15ème législature

Question N° 13206
de M. Stéphane Trompille (La République en Marche - Ain )
Question écrite
Ministère interrogé > Intérieur
Ministère attributaire > Sports

Rubrique > sports

Titre > Décret n° 2018-542 - Stand de tir - Fédératio

Question publiée au JO le : 09/10/2018 page : 8980
Date de changement d'attribution: 16/10/2018

Texte de la question

M. Stéphane Trompille appelle l'attention de M. le ministre d'État, ministre de l'intérieur, sur le décret n° 2018-542 et ses conséquences sur l'initiation au tir. Il était jusqu'à présent possible pour un adhérent de la Fédération française de tir (FFTir), et sous réserve d'avoir obtenu l'accord du permanent, de faire tirer un non licencié en vue d'un « tir d'initiation ». Depuis l'entrée en vigueur du décret n° 2018-542, résultant de la transposition d'une directive européenne en droit français, la demande d'un « tir découverte » est soumise à une autorisation préalable et fait l'objet d'une procédure spécifique. Ainsi, les personnes non titulaires d'une licence en cours de validité font l'objet d'une vérification sur leur non adhésion à la FFTir.

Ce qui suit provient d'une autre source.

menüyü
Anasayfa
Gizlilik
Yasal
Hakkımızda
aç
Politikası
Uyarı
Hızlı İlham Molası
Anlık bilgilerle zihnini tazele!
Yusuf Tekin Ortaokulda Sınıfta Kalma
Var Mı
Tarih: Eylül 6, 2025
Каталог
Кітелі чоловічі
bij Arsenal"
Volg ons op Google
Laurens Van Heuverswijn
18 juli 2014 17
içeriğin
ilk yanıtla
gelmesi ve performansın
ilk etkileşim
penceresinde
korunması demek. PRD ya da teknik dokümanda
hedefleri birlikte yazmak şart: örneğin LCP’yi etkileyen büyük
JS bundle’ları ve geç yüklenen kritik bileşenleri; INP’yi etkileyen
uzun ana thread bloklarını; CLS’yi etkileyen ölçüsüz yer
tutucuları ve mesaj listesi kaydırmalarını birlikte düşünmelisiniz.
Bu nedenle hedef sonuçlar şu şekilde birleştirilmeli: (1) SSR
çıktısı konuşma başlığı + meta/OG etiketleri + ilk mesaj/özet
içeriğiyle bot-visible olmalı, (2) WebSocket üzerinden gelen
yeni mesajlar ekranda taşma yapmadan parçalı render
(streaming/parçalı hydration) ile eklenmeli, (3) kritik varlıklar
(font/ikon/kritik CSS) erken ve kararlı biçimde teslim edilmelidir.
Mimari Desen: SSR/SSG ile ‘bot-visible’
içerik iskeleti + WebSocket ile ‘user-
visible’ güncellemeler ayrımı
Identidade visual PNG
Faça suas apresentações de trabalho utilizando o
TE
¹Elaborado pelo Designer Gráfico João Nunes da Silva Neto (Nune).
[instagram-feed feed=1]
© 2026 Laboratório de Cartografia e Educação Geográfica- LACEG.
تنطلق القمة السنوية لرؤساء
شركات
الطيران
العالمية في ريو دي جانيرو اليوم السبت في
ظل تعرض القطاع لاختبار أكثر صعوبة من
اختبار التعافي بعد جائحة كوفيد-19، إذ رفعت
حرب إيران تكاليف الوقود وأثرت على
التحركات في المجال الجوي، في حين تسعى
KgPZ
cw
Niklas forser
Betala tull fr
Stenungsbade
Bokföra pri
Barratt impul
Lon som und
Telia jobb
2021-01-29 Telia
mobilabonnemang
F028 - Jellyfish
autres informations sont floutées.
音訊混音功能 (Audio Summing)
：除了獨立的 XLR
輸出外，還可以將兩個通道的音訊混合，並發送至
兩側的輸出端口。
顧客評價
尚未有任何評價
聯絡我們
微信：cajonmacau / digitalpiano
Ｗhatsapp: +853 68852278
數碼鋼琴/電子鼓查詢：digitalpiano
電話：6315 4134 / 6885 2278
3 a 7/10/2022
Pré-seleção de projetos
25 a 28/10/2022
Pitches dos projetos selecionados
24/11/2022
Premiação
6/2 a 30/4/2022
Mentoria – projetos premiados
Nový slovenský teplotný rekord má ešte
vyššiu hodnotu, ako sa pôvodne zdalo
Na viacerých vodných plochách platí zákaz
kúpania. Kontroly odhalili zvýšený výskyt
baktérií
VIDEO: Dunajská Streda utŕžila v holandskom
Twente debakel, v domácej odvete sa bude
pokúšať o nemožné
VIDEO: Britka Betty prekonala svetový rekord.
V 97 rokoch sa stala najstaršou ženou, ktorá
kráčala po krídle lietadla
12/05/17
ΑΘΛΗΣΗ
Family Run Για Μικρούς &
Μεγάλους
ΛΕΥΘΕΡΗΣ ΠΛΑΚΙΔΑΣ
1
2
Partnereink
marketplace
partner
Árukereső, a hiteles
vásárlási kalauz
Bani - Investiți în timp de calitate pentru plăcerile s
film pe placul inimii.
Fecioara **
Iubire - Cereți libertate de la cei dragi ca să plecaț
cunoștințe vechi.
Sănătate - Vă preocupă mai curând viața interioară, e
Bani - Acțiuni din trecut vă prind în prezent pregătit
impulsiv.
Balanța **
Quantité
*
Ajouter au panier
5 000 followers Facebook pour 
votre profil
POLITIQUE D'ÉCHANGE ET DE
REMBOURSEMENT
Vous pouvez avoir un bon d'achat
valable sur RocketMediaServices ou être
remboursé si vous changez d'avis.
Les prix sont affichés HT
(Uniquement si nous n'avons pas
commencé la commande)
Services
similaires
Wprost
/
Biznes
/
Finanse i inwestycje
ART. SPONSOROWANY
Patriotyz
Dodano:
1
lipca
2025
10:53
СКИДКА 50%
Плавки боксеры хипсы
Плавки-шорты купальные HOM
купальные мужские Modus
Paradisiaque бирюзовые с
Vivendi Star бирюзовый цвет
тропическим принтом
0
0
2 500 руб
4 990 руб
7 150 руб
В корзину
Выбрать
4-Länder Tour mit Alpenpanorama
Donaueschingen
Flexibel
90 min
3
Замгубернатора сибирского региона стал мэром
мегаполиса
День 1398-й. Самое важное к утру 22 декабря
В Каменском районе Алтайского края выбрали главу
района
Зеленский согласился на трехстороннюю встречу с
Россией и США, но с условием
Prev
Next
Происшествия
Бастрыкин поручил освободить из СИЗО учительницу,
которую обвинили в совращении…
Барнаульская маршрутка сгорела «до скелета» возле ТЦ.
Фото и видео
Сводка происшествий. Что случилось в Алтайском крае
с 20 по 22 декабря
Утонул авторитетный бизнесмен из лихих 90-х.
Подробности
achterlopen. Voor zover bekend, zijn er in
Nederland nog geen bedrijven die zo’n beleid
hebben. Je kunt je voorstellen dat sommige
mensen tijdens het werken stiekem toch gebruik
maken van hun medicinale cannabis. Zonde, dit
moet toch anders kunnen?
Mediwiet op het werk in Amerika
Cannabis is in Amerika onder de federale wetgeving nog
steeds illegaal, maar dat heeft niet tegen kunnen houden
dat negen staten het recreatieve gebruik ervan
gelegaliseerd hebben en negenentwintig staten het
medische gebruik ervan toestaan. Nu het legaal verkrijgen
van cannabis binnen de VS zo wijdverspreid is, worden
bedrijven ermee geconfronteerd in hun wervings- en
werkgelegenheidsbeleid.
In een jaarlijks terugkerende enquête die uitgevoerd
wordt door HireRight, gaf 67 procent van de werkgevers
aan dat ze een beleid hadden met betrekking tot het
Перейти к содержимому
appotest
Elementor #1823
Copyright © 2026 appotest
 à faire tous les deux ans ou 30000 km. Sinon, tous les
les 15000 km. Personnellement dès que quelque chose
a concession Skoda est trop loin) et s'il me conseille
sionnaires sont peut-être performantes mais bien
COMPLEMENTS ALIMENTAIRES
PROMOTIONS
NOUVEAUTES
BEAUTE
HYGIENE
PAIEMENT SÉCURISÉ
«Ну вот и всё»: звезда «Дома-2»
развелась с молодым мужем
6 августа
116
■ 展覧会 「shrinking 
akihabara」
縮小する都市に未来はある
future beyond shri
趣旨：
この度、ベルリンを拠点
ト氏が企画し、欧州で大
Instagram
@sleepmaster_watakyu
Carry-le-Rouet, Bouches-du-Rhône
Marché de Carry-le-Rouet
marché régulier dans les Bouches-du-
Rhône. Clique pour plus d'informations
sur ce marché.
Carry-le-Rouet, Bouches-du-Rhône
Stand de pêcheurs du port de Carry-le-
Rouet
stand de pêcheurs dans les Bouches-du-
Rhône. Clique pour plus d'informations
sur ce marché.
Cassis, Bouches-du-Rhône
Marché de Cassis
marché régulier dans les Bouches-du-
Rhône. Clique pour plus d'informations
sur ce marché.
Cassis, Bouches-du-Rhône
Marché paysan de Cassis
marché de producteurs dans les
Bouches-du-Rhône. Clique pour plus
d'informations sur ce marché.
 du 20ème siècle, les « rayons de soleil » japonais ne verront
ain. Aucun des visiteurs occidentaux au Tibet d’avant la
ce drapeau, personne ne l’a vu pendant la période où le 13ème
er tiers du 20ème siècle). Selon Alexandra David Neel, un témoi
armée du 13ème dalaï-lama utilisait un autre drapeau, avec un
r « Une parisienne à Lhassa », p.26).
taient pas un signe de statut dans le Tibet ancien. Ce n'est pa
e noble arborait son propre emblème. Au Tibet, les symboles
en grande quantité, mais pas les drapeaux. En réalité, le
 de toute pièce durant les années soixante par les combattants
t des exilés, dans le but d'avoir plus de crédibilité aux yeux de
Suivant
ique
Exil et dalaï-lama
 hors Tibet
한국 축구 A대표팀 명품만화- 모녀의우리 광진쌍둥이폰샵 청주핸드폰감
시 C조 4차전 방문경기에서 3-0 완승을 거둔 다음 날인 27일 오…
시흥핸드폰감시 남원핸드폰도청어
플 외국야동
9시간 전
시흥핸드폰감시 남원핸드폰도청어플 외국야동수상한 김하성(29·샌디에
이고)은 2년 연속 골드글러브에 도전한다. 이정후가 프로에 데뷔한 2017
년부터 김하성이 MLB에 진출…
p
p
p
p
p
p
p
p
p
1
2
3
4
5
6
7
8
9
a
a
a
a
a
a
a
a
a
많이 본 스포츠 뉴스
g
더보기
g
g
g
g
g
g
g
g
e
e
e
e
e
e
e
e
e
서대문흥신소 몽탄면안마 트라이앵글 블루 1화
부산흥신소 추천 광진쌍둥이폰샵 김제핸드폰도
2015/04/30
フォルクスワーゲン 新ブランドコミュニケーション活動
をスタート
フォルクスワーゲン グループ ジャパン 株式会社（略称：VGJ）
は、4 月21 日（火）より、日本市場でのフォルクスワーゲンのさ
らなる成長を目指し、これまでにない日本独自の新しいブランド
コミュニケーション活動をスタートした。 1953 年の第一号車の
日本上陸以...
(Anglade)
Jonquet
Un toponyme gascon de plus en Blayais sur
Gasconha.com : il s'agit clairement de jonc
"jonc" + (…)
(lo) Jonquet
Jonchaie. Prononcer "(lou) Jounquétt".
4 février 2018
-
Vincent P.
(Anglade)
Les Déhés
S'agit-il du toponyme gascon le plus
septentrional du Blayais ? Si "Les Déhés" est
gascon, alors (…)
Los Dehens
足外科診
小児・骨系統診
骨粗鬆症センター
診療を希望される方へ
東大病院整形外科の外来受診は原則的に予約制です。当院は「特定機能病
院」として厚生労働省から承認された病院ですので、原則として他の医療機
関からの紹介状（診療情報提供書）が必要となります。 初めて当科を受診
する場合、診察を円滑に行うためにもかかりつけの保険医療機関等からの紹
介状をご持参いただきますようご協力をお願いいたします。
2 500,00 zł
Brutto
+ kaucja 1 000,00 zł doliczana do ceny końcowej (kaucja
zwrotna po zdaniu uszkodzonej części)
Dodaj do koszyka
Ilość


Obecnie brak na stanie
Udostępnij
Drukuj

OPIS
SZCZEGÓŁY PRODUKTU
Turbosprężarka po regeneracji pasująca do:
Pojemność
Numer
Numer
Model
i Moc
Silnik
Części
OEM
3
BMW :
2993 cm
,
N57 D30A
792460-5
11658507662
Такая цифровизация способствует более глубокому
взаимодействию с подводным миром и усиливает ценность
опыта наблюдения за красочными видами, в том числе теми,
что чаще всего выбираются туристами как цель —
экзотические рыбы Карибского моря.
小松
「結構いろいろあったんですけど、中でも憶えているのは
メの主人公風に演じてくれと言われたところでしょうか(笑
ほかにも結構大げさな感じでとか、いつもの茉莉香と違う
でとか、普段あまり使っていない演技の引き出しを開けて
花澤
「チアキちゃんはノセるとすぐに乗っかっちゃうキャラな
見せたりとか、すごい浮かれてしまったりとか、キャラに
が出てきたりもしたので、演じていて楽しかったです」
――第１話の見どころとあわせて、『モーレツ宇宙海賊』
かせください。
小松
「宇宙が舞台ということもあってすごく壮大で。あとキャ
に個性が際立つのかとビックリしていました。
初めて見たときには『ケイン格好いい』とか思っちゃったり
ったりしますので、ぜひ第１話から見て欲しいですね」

Ensuite, le demandeur doit s'inscrire sur un registre spécifique à ces « tireurs de passage » qui ne sont ni membres d'un club, ni licenciés à la FFTir. Enfin, ces informations doivent être transmises aux autorités publiques afin de pouvoir effectuer le « tir d'initiation ». De plus, l'initiation ne peut se faire qu'avec les armes du stand de tir, celles-ci ne devant pas dépasser le calibre .22lr ou l'air comprimé. Or cela pose des difficultés pour une pleine initiation de cette activité. Comment découvrir l'utilisation du ball-trap ou de l'arbalète avec de telles restrictions ? De plus, si le club ne dispose pas d'arme, l'initiation n'est ainsi pas permise. Cette disposition compromet l'attractivité de la Fédération française de tir et compte tenu de la lourdeur administrative d'une simple demande d'initiation, cela peut causer des difficultés aux néophytes désireux de découvrir le tir. Ces changements menacent l'attractivité de cette activité à laquelle s'adonnent aujourd'hui 223 900 licenciés. Il lui demande ainsi si le Gouvernement envisage de mettre en place des mesures visant à alléger cette procédure.